Front Pembela Islam (FPI) Jawa Timur mendesak pemerintah, baik di wilayah pusat maupun daerah, khususnya di Mojokerto untuk mencabut ijin setiap usaha yang digunakan sebagai tempat maksiat.

Demikian disampaikan oleh Sekretaris FPI Jawa Timur, Khoiruddin menanggapi maraknya tempat usaha di Mojokerto yang digunakan atau dialih fungsikan sebagai ajang mesum dan maksiat, kepada hidayatullah.com, Sabtu (08/08/2015) malam.


Sebagaimana dikutip Radar Mojokerto, sebuah kafe berkedok tempat cuci mobil digrebek dan ditutup paksa oleh ratusan warga Desa Perning, Kecamatan Jetis Mojokerto, Kamis (06/08/2015) malam. Warga menyegel kafe tersebut, pasalnya selain tidak berijin, kafe di sebelah SPBU itu ditengarai menjadi tempat mesum dan ajang prostitusi terselubung.

Warga menyegel kafe itu lantaran protes berulang-ulang yang mereka lakukan tidak kunjung direspon aparat, hingga akhirnya warga berinisiatif melakukan penutupan secara paksa. “Warga tidak ingin kampung ini menjadi seperti Dolly di Surabaya,” kata Kepala Desa (Kades) Perning, Supriyono.

Saat sweeping, tutur Supriyono, warga menemukan kondom dan celana dalam perempuan di dalam kafe tersebut. “Makanya, kami minta stakeholder yang punya kewenangan segera menutup kafe,” ujarnya.

Karena itu, Khoiruddin mendesak pemerintah setempat untuk mencabut semua ijin tempat usaha di Mojokerto yang digunakan sebagai ajang mesum dan maksiat, serta menjatuhkan vonis hukum pidana yang paling berat, sebab dinilai telah melecehkan harkat dan martabat perempuan dengan menjadikan mereka sebagai pelacur serta melanggar Undang-Undang (UU) tentang penjualan perempuan yang sudah menjadi UU positif di Indonesia.

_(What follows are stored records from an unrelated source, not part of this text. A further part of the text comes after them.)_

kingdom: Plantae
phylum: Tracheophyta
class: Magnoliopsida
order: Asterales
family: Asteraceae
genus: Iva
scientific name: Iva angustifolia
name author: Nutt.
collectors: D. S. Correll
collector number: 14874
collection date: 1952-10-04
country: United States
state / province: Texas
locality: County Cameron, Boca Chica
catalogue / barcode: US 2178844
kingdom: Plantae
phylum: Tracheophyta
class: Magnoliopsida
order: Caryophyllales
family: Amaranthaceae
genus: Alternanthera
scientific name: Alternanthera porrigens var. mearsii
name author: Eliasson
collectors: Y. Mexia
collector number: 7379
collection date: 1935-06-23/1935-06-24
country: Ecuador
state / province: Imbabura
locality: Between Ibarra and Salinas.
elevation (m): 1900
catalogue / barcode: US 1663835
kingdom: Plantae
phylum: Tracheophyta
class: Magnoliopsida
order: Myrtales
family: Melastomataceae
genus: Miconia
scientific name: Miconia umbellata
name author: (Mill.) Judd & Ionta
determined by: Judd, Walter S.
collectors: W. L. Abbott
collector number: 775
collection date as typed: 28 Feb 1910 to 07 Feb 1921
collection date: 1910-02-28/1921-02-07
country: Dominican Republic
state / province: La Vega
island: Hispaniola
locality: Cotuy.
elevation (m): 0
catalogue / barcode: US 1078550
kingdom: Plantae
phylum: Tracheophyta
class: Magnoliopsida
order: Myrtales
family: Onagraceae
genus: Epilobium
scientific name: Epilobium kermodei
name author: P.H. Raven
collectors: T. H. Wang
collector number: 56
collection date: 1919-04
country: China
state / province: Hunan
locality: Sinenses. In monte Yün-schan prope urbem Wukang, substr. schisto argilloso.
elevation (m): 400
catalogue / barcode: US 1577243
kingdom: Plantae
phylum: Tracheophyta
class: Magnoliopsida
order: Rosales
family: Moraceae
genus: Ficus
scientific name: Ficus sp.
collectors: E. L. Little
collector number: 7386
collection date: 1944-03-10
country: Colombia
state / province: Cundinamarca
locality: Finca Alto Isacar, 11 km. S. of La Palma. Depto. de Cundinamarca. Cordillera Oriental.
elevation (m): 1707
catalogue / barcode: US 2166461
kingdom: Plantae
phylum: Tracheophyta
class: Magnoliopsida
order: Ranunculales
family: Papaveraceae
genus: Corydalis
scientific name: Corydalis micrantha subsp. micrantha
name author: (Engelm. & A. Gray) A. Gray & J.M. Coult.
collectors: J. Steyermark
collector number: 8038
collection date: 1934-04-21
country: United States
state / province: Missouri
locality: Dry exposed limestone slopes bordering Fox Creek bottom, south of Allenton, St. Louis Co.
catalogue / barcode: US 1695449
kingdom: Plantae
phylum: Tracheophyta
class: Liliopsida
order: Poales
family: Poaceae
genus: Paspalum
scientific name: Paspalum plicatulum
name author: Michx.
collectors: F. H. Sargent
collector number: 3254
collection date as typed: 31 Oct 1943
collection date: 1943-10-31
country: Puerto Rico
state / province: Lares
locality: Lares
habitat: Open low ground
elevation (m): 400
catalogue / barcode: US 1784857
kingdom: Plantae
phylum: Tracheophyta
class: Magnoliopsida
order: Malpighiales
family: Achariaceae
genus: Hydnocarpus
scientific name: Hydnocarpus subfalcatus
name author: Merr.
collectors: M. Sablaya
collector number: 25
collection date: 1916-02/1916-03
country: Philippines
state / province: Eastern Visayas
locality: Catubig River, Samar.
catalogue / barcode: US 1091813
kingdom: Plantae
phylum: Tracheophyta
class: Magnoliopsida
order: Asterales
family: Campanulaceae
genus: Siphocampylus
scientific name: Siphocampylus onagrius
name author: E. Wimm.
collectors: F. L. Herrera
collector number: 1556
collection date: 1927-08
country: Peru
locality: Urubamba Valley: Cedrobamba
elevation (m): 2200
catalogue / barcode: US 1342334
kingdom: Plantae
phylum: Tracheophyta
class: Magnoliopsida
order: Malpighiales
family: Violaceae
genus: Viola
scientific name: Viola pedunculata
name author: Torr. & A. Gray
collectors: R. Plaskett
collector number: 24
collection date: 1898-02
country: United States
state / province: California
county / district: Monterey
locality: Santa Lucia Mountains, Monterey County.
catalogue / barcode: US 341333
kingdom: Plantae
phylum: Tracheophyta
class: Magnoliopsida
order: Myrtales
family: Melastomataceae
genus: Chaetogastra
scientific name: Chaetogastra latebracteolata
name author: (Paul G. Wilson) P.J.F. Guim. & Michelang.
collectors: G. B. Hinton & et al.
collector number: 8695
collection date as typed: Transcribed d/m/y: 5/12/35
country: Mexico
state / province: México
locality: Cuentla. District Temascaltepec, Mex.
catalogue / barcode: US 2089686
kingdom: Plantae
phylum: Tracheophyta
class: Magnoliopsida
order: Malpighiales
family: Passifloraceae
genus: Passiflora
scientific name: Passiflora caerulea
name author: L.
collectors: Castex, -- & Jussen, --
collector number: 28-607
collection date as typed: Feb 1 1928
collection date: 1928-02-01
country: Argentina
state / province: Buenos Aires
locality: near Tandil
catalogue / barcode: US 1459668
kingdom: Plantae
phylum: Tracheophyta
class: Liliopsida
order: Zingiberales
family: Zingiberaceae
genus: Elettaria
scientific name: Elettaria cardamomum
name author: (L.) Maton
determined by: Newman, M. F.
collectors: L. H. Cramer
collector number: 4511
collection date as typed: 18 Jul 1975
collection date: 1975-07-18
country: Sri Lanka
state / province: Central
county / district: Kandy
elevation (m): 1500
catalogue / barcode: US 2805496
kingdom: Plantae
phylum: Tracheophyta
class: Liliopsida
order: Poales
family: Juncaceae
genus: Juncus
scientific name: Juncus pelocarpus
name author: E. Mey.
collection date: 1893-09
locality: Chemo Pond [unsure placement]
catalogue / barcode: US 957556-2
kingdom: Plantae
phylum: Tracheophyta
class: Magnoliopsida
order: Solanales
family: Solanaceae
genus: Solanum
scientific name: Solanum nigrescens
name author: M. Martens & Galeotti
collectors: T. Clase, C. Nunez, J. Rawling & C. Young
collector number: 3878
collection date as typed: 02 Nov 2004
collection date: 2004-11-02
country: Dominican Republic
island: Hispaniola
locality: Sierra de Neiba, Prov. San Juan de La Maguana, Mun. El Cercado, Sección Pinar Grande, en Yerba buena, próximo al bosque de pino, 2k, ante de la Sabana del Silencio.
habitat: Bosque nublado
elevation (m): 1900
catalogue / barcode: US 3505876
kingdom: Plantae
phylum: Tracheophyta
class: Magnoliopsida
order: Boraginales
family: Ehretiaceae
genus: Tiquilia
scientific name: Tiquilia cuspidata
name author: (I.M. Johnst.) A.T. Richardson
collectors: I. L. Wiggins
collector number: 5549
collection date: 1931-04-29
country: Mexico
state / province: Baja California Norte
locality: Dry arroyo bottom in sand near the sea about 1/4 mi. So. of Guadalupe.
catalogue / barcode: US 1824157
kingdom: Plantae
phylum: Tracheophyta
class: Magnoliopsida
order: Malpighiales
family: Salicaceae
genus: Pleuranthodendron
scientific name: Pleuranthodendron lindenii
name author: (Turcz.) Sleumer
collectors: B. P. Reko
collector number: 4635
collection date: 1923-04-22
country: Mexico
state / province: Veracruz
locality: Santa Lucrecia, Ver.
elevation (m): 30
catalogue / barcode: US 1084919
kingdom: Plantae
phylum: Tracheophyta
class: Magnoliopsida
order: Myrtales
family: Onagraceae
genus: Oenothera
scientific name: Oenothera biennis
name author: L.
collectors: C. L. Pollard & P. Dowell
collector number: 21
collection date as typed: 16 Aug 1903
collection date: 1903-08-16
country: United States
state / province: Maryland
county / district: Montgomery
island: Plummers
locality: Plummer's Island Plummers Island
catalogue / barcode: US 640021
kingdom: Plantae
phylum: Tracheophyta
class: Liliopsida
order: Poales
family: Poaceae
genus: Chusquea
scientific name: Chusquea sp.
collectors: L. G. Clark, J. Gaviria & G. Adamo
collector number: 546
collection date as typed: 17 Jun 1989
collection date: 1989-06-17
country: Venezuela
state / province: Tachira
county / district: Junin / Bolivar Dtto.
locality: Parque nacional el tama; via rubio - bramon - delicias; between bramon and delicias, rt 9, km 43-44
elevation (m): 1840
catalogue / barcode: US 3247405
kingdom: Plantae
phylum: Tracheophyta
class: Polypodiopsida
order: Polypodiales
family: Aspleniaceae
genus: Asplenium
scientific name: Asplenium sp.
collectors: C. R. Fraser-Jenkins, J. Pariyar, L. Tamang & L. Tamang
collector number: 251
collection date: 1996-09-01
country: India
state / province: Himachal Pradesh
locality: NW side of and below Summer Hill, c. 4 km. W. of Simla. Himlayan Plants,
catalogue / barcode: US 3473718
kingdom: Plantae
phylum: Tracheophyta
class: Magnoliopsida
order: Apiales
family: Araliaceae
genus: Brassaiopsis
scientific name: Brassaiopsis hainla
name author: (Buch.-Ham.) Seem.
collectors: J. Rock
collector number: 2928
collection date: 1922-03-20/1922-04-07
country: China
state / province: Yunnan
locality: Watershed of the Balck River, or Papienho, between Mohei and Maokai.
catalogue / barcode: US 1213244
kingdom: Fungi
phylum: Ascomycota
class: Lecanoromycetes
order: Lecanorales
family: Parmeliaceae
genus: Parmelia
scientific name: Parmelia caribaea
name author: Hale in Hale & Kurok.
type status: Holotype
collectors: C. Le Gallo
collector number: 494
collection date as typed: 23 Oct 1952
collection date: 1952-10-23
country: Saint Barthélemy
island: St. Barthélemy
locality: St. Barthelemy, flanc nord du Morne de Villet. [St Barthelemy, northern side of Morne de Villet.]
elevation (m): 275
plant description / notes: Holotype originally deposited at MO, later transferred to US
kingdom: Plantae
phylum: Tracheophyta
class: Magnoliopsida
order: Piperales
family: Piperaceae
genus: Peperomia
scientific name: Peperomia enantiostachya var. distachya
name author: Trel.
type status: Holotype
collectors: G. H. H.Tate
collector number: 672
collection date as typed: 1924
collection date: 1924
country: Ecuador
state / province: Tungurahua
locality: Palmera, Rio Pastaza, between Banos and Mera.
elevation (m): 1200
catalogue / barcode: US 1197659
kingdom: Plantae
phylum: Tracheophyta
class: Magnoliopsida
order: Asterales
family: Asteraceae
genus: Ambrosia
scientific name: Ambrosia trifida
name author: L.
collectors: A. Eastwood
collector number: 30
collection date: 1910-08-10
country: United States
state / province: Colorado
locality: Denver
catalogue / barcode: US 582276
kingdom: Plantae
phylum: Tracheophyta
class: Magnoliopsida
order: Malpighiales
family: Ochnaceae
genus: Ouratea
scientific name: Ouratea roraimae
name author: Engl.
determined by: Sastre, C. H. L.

“Bahkan melanggar apa yang telah tertera dalam Peraturan Gubernur (Pergub) tentang pelarang tempat pelacuran di seantero Jawa Timur,” tegas Khoiruddin.

Menurut laporan para aktifis dari Mojokerto-Mojosari, kata Khoiruddin, bagian perijinan tempat usaha di wilayah Mojokerto itu tidak jelas dan tidak tegas. Sebab, menurut kesepakatan antara masyarakat dan pejabat setempat, jika ada bukti investigasi penyelewengan tempat usaha menjadi tempat maksiat, maka petugas perijinan harus memberi teguran pada tempat usaha yang sudah dialih fungsikan menjadi tempat maksiat itu.

“Dan jika kejadian sampai tiga kali maka dari teguran akan menjadi penutupan secara paksa. Tetapi, perjanjian tersebut itu faktanya cuma tong kosong nyaring bunyinya,” pungkas Khoiruddin.